- _EXCERPTED PASSAGE_
::::

Kansas City is nestled at the intersection of the Missouri River and the Kansas River. Although these waterways played a critical role in the city's history, recent development has failed to fully engage the rivers. Last week, the AIA Kansas City Pillars, comprised of emerging local design leaders, spent the day exploring the rivers through a variety of lenses, including a physical tour of their muddy banks, an overview of the rivers' development from historian Monroe Dodd, a series of case studies from other cities that have revitalized their rivers, and a discussion on the economic development potentials of riverfront revitalization.
Following the presentations, member of the Pillars group posed questions that incited a robust conversation about the challenges and opportunities that citizens and civic leadership face when contemplating riverfront revitalization. Here we recount highlights from the exchange:
Pillars: Who are the key players in catalyzing change on the river?

::::

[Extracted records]
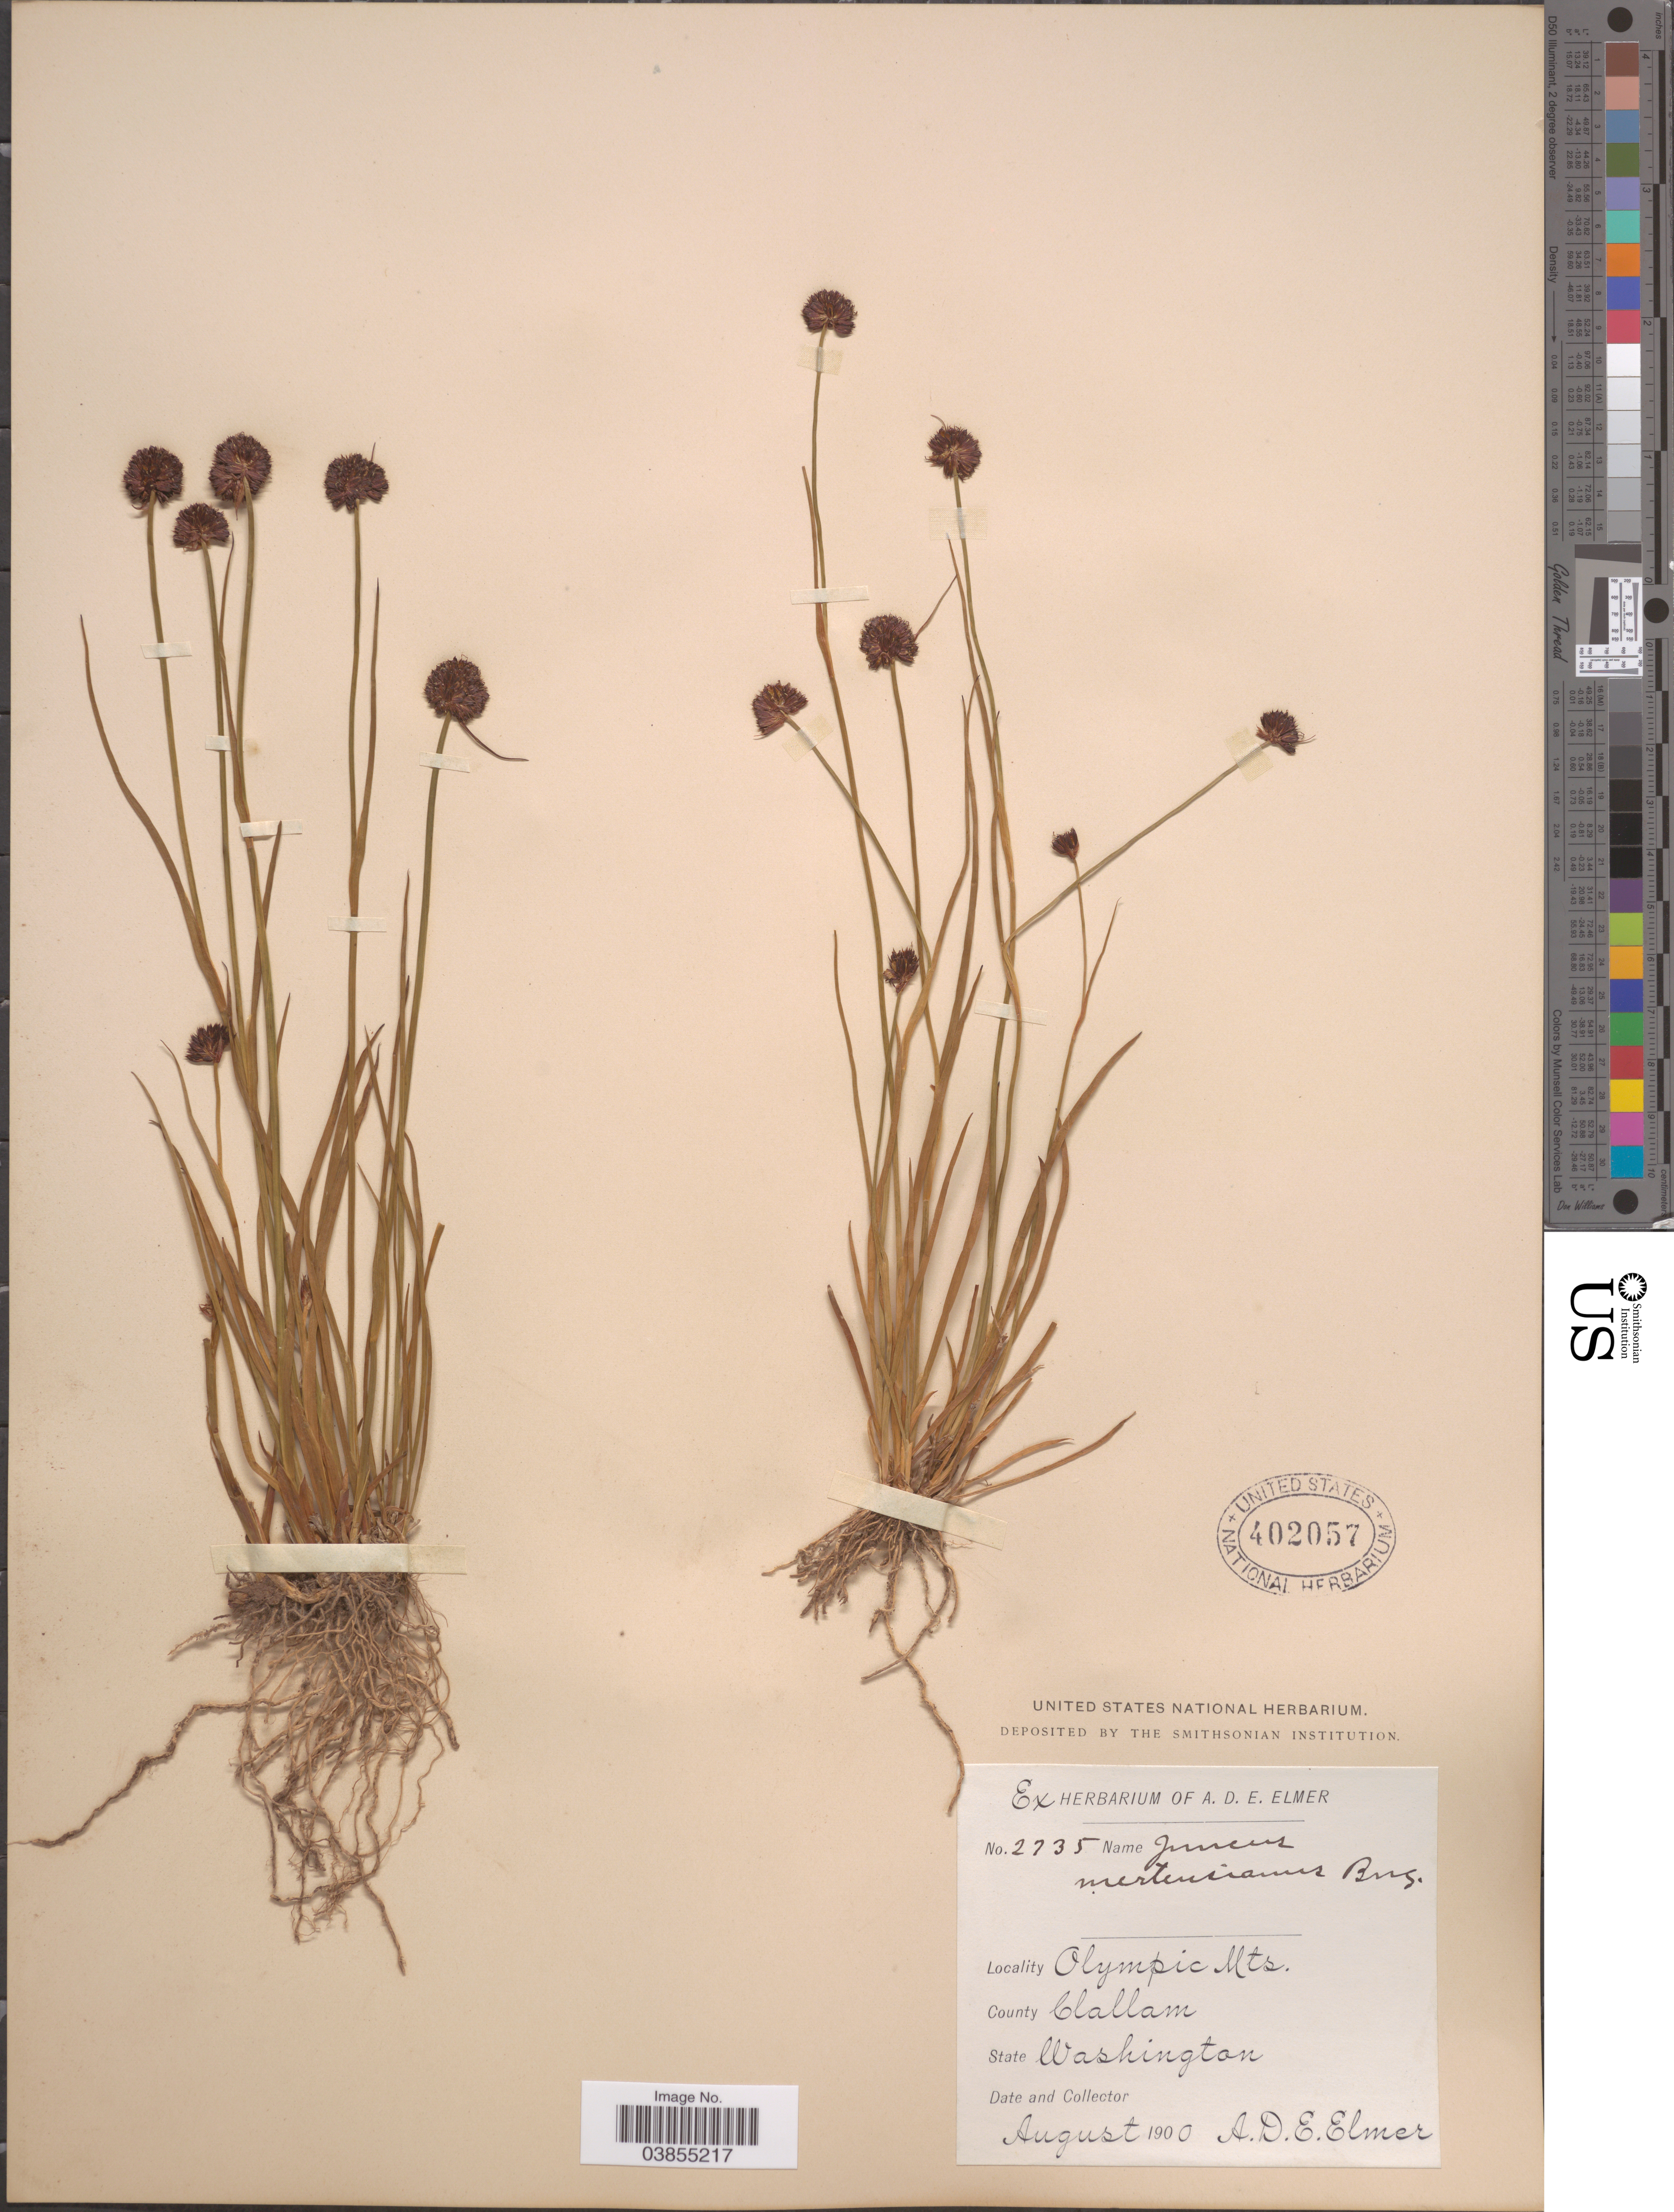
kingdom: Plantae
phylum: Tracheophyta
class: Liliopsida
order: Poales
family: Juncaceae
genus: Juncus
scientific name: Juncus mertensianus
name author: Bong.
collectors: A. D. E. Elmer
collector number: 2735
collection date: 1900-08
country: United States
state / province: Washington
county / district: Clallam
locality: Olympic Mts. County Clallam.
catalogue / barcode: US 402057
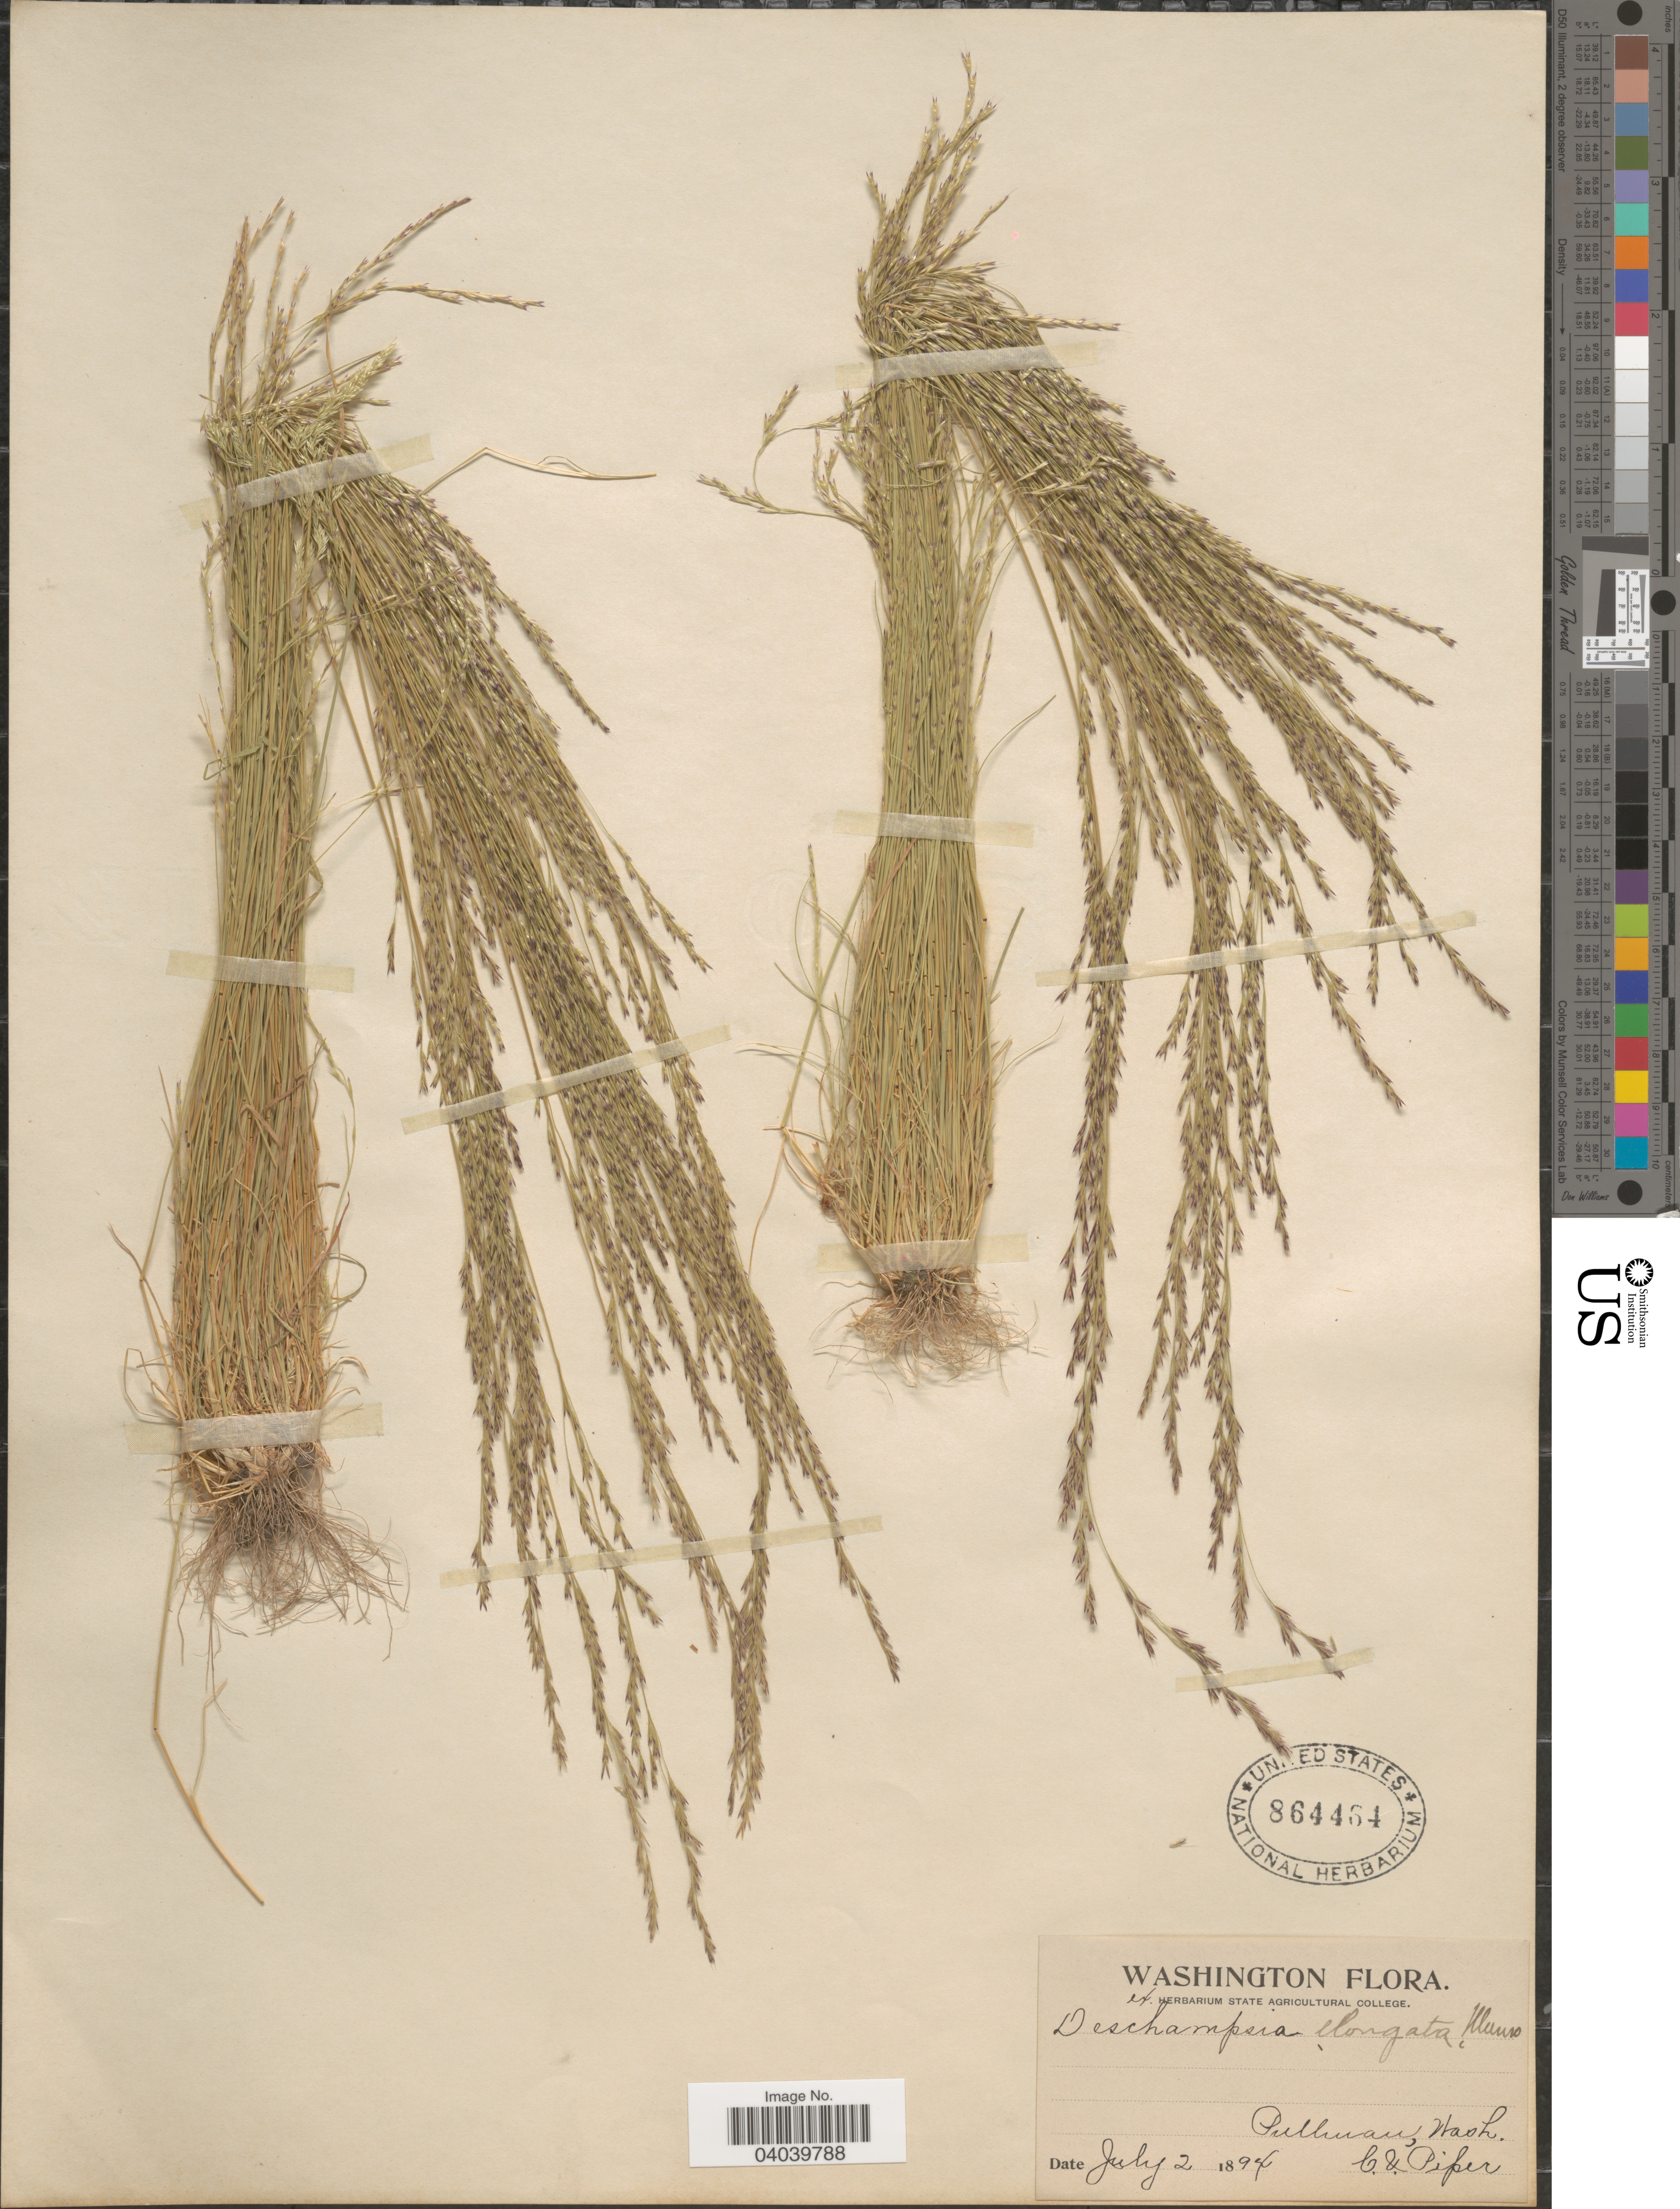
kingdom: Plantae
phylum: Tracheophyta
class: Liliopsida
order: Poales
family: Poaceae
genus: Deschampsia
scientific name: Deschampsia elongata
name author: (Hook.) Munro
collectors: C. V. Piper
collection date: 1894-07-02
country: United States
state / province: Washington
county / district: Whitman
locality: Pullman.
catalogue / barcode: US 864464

::::

- _SET TASK A_
Reproduce the preserved plant collection records with each "locality" swapped for "site" and everything else left unchanged. Omit the pictures.
- _SET TASK B_
Carry on the account of the Kansas City riverfront revitalization discussion from the point where it stops.
The text and the records were drawn from separate, unrelated sources.

- _EXPECTED ANSWER A_
kingdom: Plantae
phylum: Tracheophyta
class: Liliopsida
order: Poales
family: Juncaceae
genus: Juncus
scientific name: Juncus mertensianus
name author: Bong.
collectors: A. D. E. Elmer
collector number: 2735
collection date: 1900-08
country: United States
state / province: Washington
county / district: Clallam
site: Olympic Mts. County Clallam.
catalogue / barcode: US 402057
kingdom: Plantae
phylum: Tracheophyta
class: Liliopsida
order: Poales
family: Poaceae
genus: Deschampsia
scientific name: Deschampsia elongata
name author: (Hook.) Munro
collectors: C. V. Piper
collection date: 1894-07-02
country: United States
state / province: Washington
county / district: Whitman
site: Pullman.
catalogue / barcode: US 864464

- _EXPECTED ANSWER B_
Sasaki: The five projects we discussed all have different configurations of players and catalysts. What we are seeing now, across the country, is that riverfront revitalization takes various forms of partnership. Some of these partnerships are quite traditional, like the public-private partnerships that continue to move Cincinnati's riverfront forward. The catalyst for the Water Works project was fairly unusual. The competition came about through a partnership between an institution (Iowa State University) and a private utility (Water Works)—although as the project progresses it will include both public and private entities. We also often see partnerships between citizen-based advocacy groups and civic leadership—like the Chicago Department of Transportation and the Friends of the River in Chicago or the City of Council Bluffs and the Back to the River advocates in Council Bluffs. In each case, however, the city itself needs to have a place at the table and be committed to the long road of planning to implementation.
Smale Riverfront Park
Pillars: What are the barriers to revitalization? What makes riverfront development fail?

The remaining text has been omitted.